Love me while I'm here, says Jesus. (My dad has a homier way of saying it: "Treat me good while I'm here; then, I don't care if you bury me in the back yard when I'm dead.")

And what was it that made Jesus deserving of such devotion? At that point in his ministry, there had been no crucifixion. Mostly what he had done is teach. (True, he had performed miracles, but it is agreed that these were meant only to prove the validity of the teaching).

So there is a precedent, at least in Christianity, for guru-bhakti. And if people want to reverence the teacher as an embodiment of the teaching, well, it isn't my way, but I see it as a perfectly valid expression of spiritual feeling.

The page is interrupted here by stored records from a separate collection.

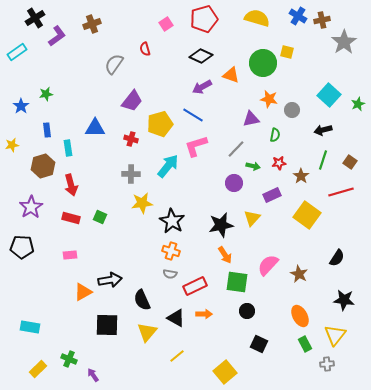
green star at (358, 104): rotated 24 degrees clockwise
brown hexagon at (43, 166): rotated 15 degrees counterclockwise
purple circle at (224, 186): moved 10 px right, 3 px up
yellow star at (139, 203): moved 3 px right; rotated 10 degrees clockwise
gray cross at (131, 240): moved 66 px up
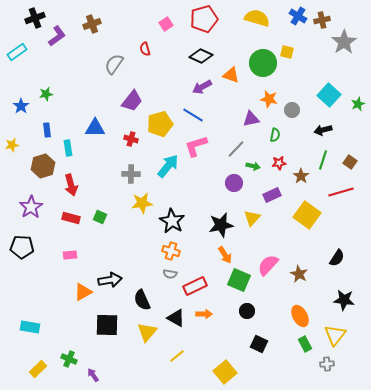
black cross at (35, 18): rotated 12 degrees clockwise
green square at (237, 282): moved 2 px right, 2 px up; rotated 15 degrees clockwise
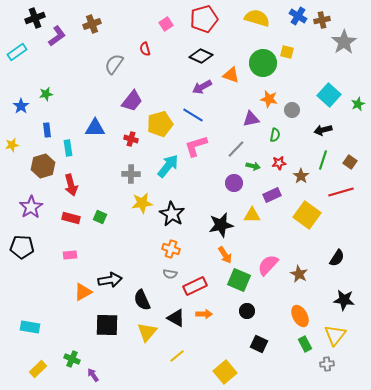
yellow triangle at (252, 218): moved 3 px up; rotated 48 degrees clockwise
black star at (172, 221): moved 7 px up
orange cross at (171, 251): moved 2 px up
green cross at (69, 359): moved 3 px right
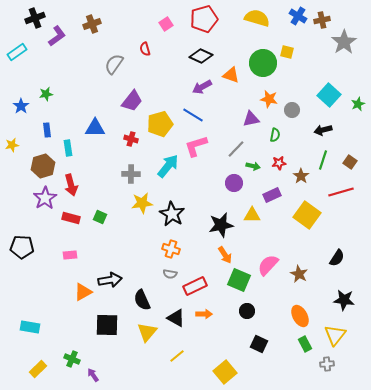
purple star at (31, 207): moved 14 px right, 9 px up
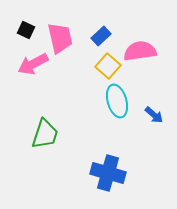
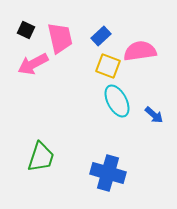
yellow square: rotated 20 degrees counterclockwise
cyan ellipse: rotated 12 degrees counterclockwise
green trapezoid: moved 4 px left, 23 px down
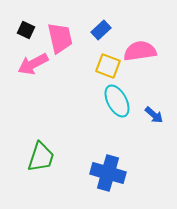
blue rectangle: moved 6 px up
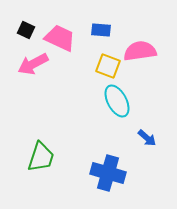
blue rectangle: rotated 48 degrees clockwise
pink trapezoid: rotated 52 degrees counterclockwise
blue arrow: moved 7 px left, 23 px down
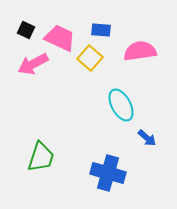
yellow square: moved 18 px left, 8 px up; rotated 20 degrees clockwise
cyan ellipse: moved 4 px right, 4 px down
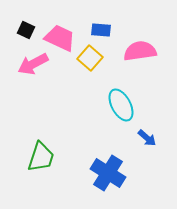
blue cross: rotated 16 degrees clockwise
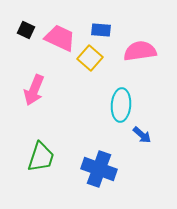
pink arrow: moved 1 px right, 26 px down; rotated 40 degrees counterclockwise
cyan ellipse: rotated 32 degrees clockwise
blue arrow: moved 5 px left, 3 px up
blue cross: moved 9 px left, 4 px up; rotated 12 degrees counterclockwise
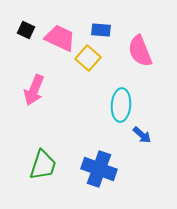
pink semicircle: rotated 104 degrees counterclockwise
yellow square: moved 2 px left
green trapezoid: moved 2 px right, 8 px down
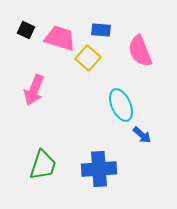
pink trapezoid: rotated 8 degrees counterclockwise
cyan ellipse: rotated 28 degrees counterclockwise
blue cross: rotated 24 degrees counterclockwise
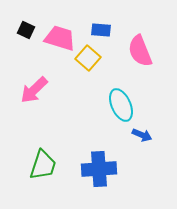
pink arrow: rotated 24 degrees clockwise
blue arrow: rotated 18 degrees counterclockwise
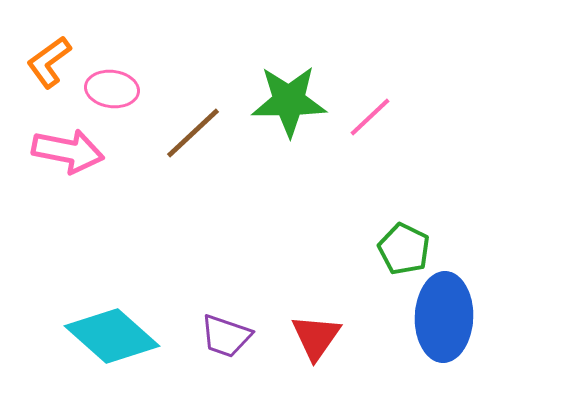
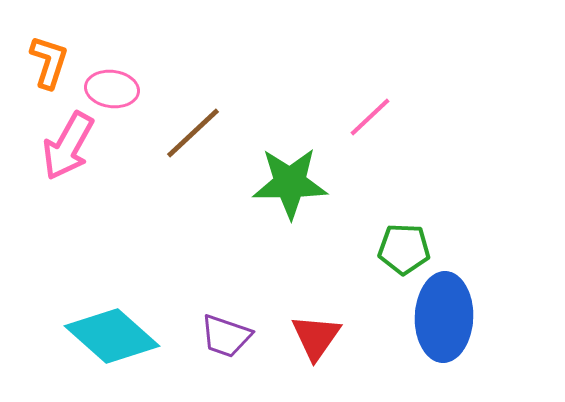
orange L-shape: rotated 144 degrees clockwise
green star: moved 1 px right, 82 px down
pink arrow: moved 5 px up; rotated 108 degrees clockwise
green pentagon: rotated 24 degrees counterclockwise
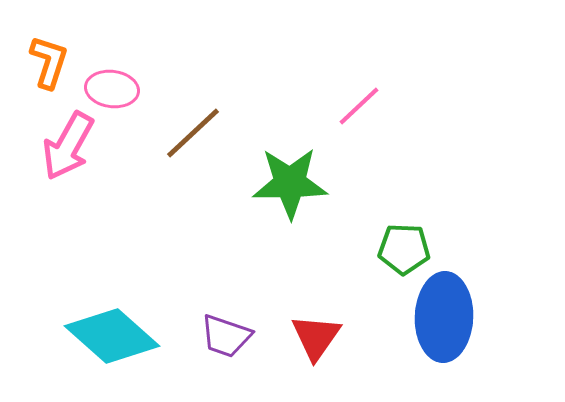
pink line: moved 11 px left, 11 px up
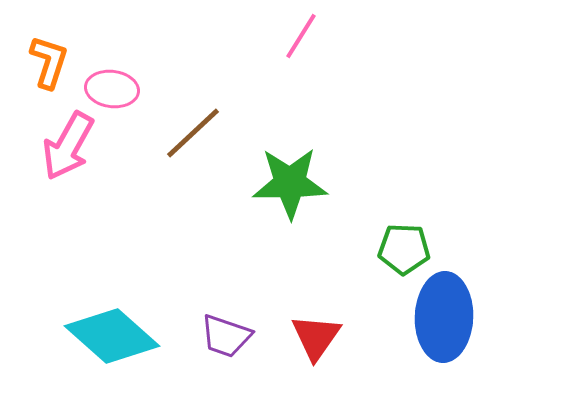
pink line: moved 58 px left, 70 px up; rotated 15 degrees counterclockwise
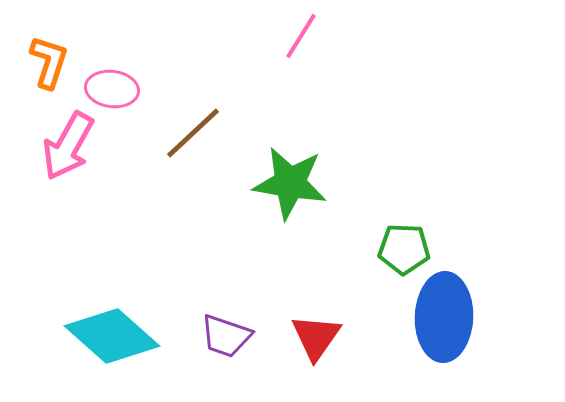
green star: rotated 10 degrees clockwise
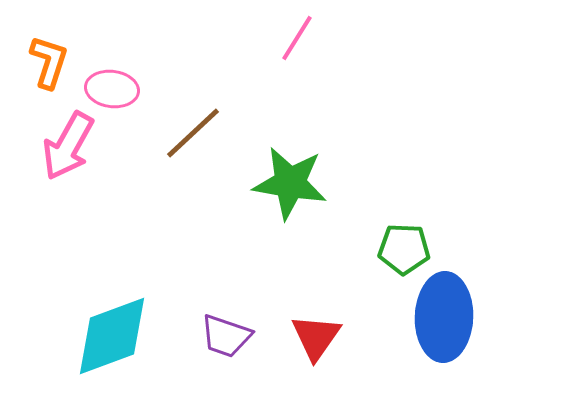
pink line: moved 4 px left, 2 px down
cyan diamond: rotated 62 degrees counterclockwise
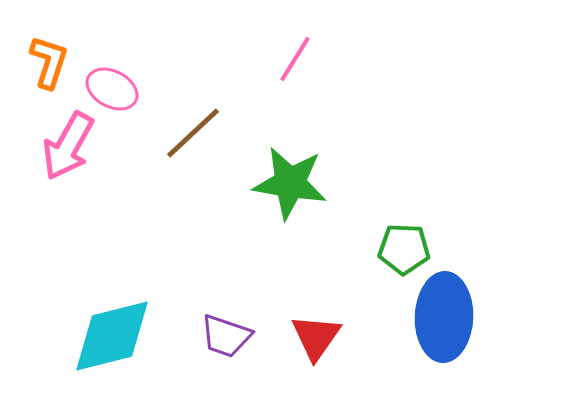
pink line: moved 2 px left, 21 px down
pink ellipse: rotated 21 degrees clockwise
cyan diamond: rotated 6 degrees clockwise
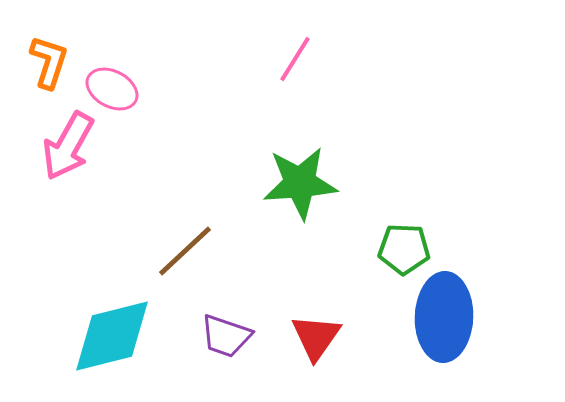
brown line: moved 8 px left, 118 px down
green star: moved 10 px right; rotated 14 degrees counterclockwise
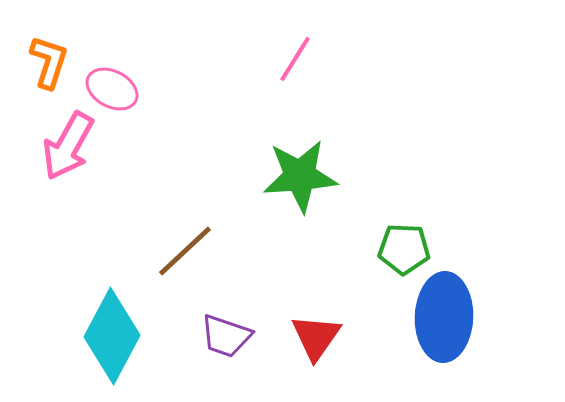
green star: moved 7 px up
cyan diamond: rotated 48 degrees counterclockwise
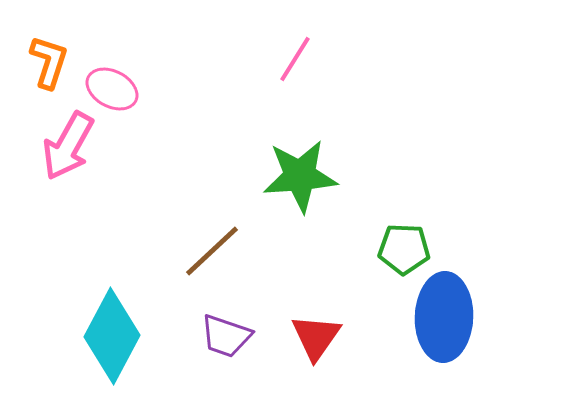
brown line: moved 27 px right
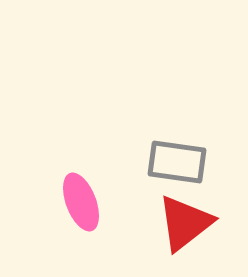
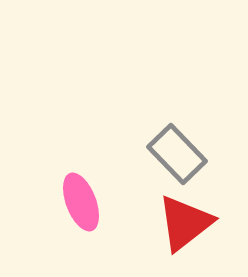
gray rectangle: moved 8 px up; rotated 38 degrees clockwise
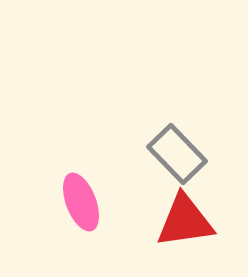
red triangle: moved 2 px up; rotated 30 degrees clockwise
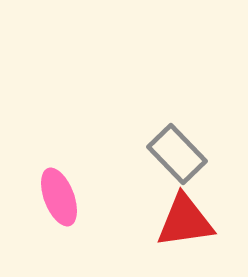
pink ellipse: moved 22 px left, 5 px up
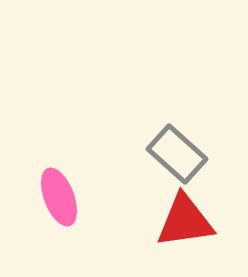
gray rectangle: rotated 4 degrees counterclockwise
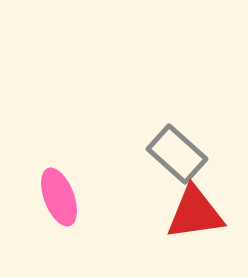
red triangle: moved 10 px right, 8 px up
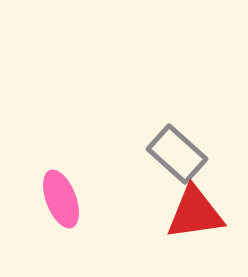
pink ellipse: moved 2 px right, 2 px down
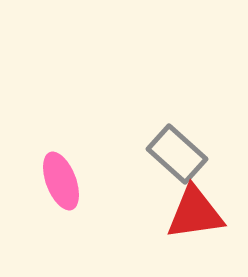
pink ellipse: moved 18 px up
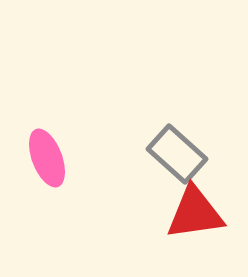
pink ellipse: moved 14 px left, 23 px up
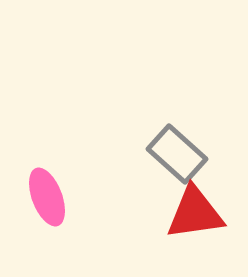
pink ellipse: moved 39 px down
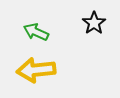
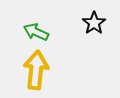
yellow arrow: rotated 102 degrees clockwise
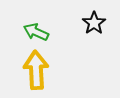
yellow arrow: rotated 9 degrees counterclockwise
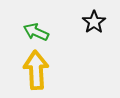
black star: moved 1 px up
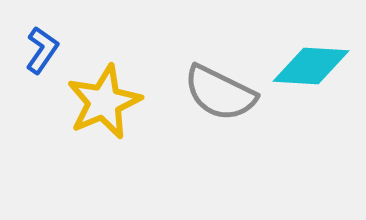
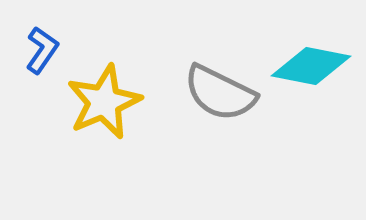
cyan diamond: rotated 8 degrees clockwise
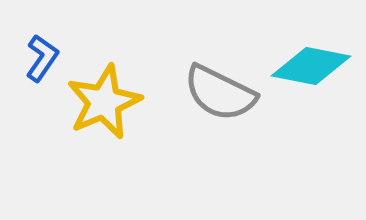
blue L-shape: moved 8 px down
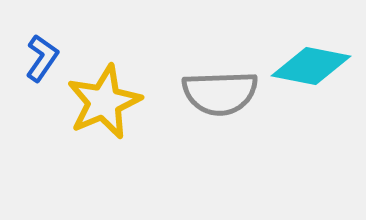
gray semicircle: rotated 28 degrees counterclockwise
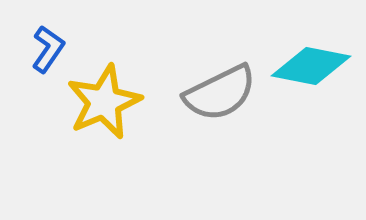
blue L-shape: moved 6 px right, 9 px up
gray semicircle: rotated 24 degrees counterclockwise
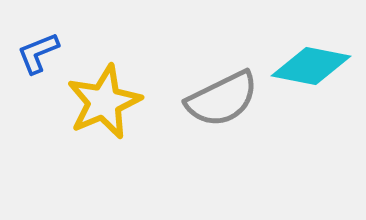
blue L-shape: moved 10 px left, 4 px down; rotated 147 degrees counterclockwise
gray semicircle: moved 2 px right, 6 px down
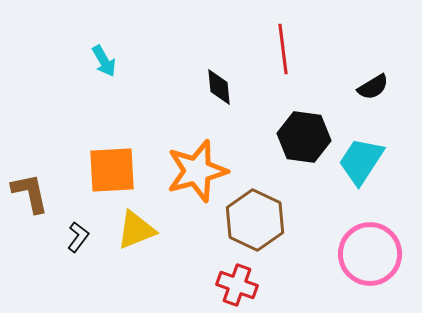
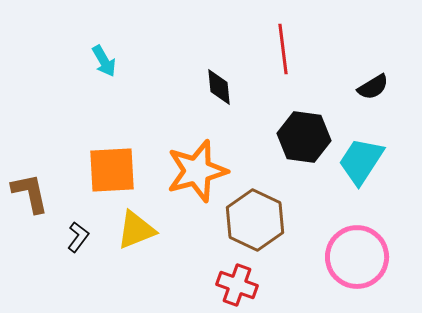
pink circle: moved 13 px left, 3 px down
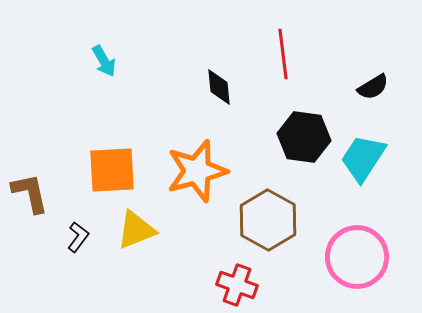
red line: moved 5 px down
cyan trapezoid: moved 2 px right, 3 px up
brown hexagon: moved 13 px right; rotated 4 degrees clockwise
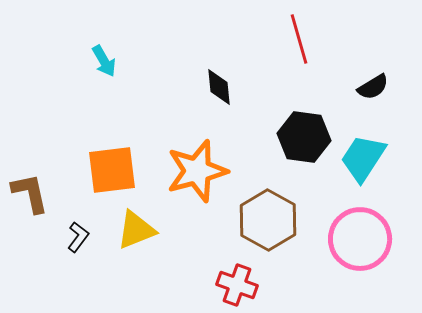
red line: moved 16 px right, 15 px up; rotated 9 degrees counterclockwise
orange square: rotated 4 degrees counterclockwise
pink circle: moved 3 px right, 18 px up
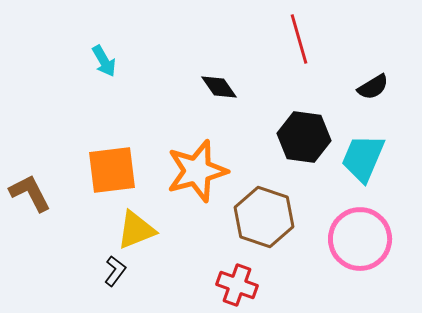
black diamond: rotated 30 degrees counterclockwise
cyan trapezoid: rotated 10 degrees counterclockwise
brown L-shape: rotated 15 degrees counterclockwise
brown hexagon: moved 4 px left, 3 px up; rotated 10 degrees counterclockwise
black L-shape: moved 37 px right, 34 px down
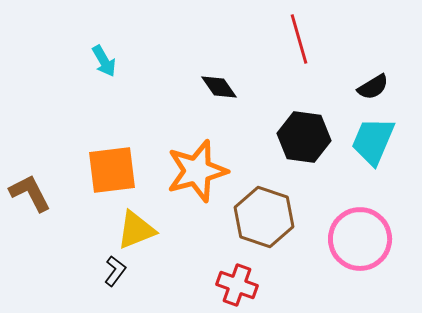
cyan trapezoid: moved 10 px right, 17 px up
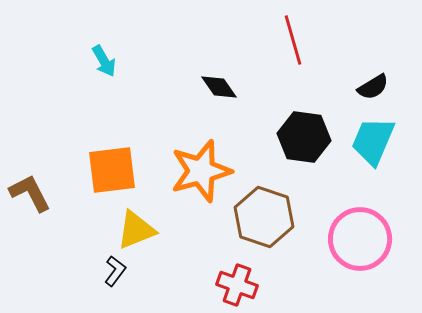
red line: moved 6 px left, 1 px down
orange star: moved 4 px right
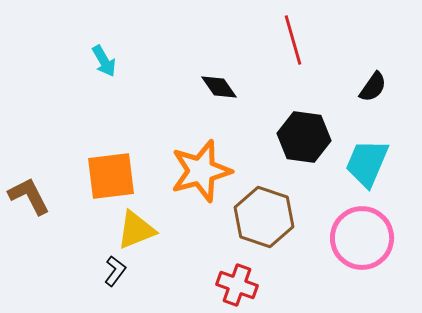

I can't help but think of this when a new "pop idol" comes along: Frank Sinatra, Elvis Presley, The Beatles: all had the ability to drive their followers into a Dionysian frenzy. It's not that common anymore, at least on a mass scale, as "consumers" have become more "sophisticated" (and we have become saturated with media). But it still happens on smaller scales, and especially on individual bases: the kid who sleeps with a memento of a sports star, the girl with the posters in her room, the Madonna Wannabes, and, in perhaps the latest real craze, that whole Britney thing. Sometimes it's good to be an expat; the fads roll in and out again virtually unnoticed.

Anyway, all I'm saying is, I guess the "worship" of a teacher who stands for something is better than the cult of celebrities who look pretty. (Though I'll never give up my devotion to the Beatles.)